Ween’s new album defines its listener as soon as that listener rips open the CD wrapping and looks at the booklet. The booklet contains no lyrics or words, but instead has pictures of the band: the band recording “La Cucaracha,” the band goofing around, the band hanging out on the family couch, the band waving to the camera. It’s not so much a CD booklet as it is a family photo album. Ween is friendly, familiar; Ween invites the audience to hang out on the family couch and listen to “La Cucaracha,” because Ween and the audience are friends.

Once the music starts, it proceeds to define its listener in the same vein as the CD booklet does. The first track, “Fiesta,” is an instrumental; Ween is being coy, making the audience wait for its vocal arrival, playfully annoying the audience and thus drawing them into the album’s progression. The second track, “Blue Balloon,” relieves the tension. “Blue Balloon” is a very standard Ween song, in that it parodies a standard musical genre (in this case, late ’60s psychedelic rock) by taking a standard idiom of that genre (in this case, drug-induced lyrics sung in a self-satisfied British accent) to a ridiculous, irreverent extreme. Ween fans (and there are a lot of them) are thus reassured that the band hasn’t gone off on some Beastie Boys-style instrumental tangent for this album. Friends change, grow older, but friends are always friends. As the band puts it, “A friend’s a friend who knows what being a friend is/ talking, with friends. As friends we were always so close. But so far away … . Friends in life are special. Do you want me/ as your special friend?” So asks the third track of “La Cucaracha,” a parody of house music (complete with those inspired lyrics, an epic synth break and beat drops). After this, Ween jokes with its audience for the rest of the album, engaging them in the musical gags and marijuana humor that the band has peddled since its low-budget cassette debut in 1986. Ween is very good at what it does and, for certain people, “La Cucaracha” will be an enjoyable album.

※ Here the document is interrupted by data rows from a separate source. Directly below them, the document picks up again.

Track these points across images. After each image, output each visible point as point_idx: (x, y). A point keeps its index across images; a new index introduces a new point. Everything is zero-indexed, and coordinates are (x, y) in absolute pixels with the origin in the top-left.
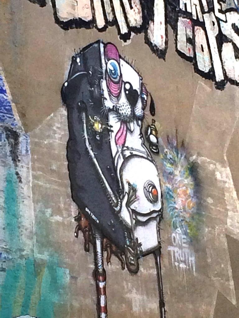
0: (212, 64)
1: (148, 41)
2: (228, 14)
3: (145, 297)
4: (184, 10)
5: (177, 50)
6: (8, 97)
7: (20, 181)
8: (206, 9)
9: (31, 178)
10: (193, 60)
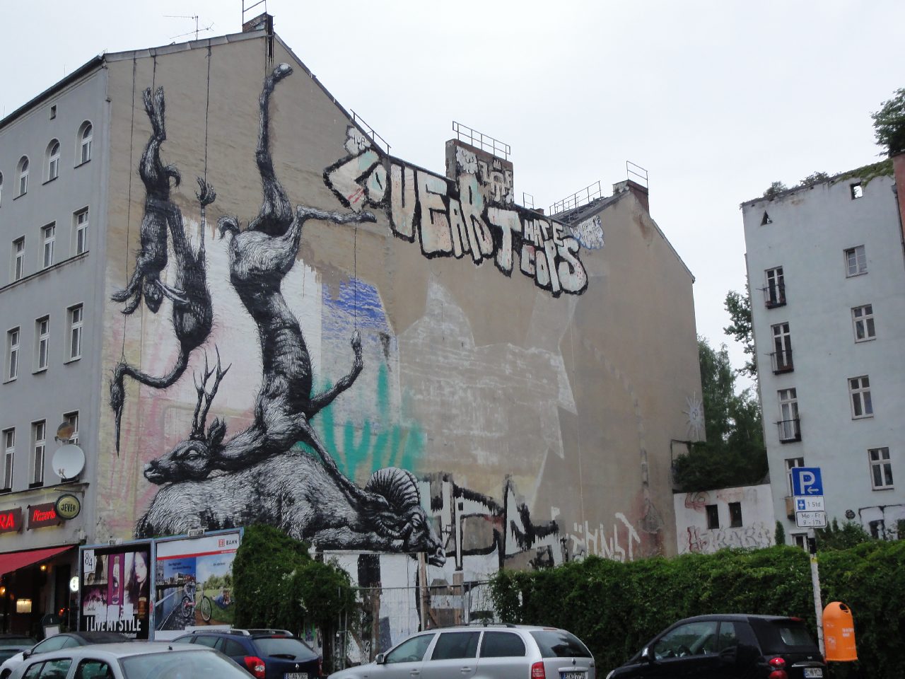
0: (550, 279)
1: (496, 264)
2: (564, 240)
3: (488, 453)
4: (528, 239)
5: (521, 270)
6: (383, 310)
7: (390, 371)
8: (546, 237)
9: (399, 369)
10: (534, 277)
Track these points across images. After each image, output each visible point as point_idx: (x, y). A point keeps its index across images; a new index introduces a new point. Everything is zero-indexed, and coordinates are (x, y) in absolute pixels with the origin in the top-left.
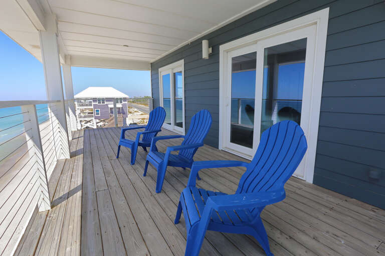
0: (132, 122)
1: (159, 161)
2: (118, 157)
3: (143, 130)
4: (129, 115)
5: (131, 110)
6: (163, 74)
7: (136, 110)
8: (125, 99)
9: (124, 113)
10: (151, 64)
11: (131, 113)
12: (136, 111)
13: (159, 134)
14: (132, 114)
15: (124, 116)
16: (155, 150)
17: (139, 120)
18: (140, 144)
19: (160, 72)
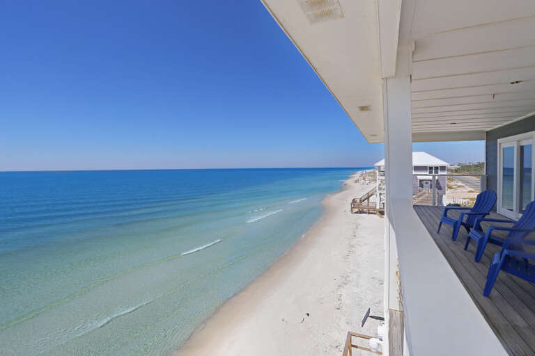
0: (452, 203)
1: (480, 236)
2: (438, 232)
3: (468, 211)
4: (448, 192)
5: (451, 184)
6: (505, 147)
7: (460, 184)
8: (443, 168)
9: (440, 188)
10: (487, 132)
11: (450, 188)
12: (459, 186)
13: (487, 217)
14: (452, 190)
15: (440, 191)
16: (479, 229)
17: (464, 201)
18: (463, 224)
19: (500, 144)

Ween has developed a strong fan base over the last two decades, and part of its appeal is its “we are your friends” presentation. Still, what will ultimately decide whether someone likes “La Cucaracha” is whether that person listens to a lot of popular music. Anyone can enjoy a Weird Al parody, because a Weird Al parody is all about the lyrics — he takes a popular song, changes its lyrics, and hilarity ensues. The songs of “La Cucaracha” are genre parodies — they take an established musical genre and exaggerate its conceits and idioms to extremes. The people who will really enjoy the album, then, are people who are familiar with a wide range of musical genres and the cliches that come with them — music junkies, in other words. Listening to “La Cucaracha,” followers of popular music feel like they’re in their parents’ basements with Ween, getting high, getting higher and making fun of all the bands they love so much. Ween draws music fans to its side, lets them in on the joke, and together they laugh at the world around them. For others, though, the joke eludes them, and all they get is a smorgasbord of seemingly generic pop music with nonsensical lyrics. Some would say this is evidence of musical snobbery on Ween’s part or an indication that Ween could be doing something more worthwhile, more sincere with its talents. Ween would probably tell them to take a hit and chill out. Ween already has enough friends as it is.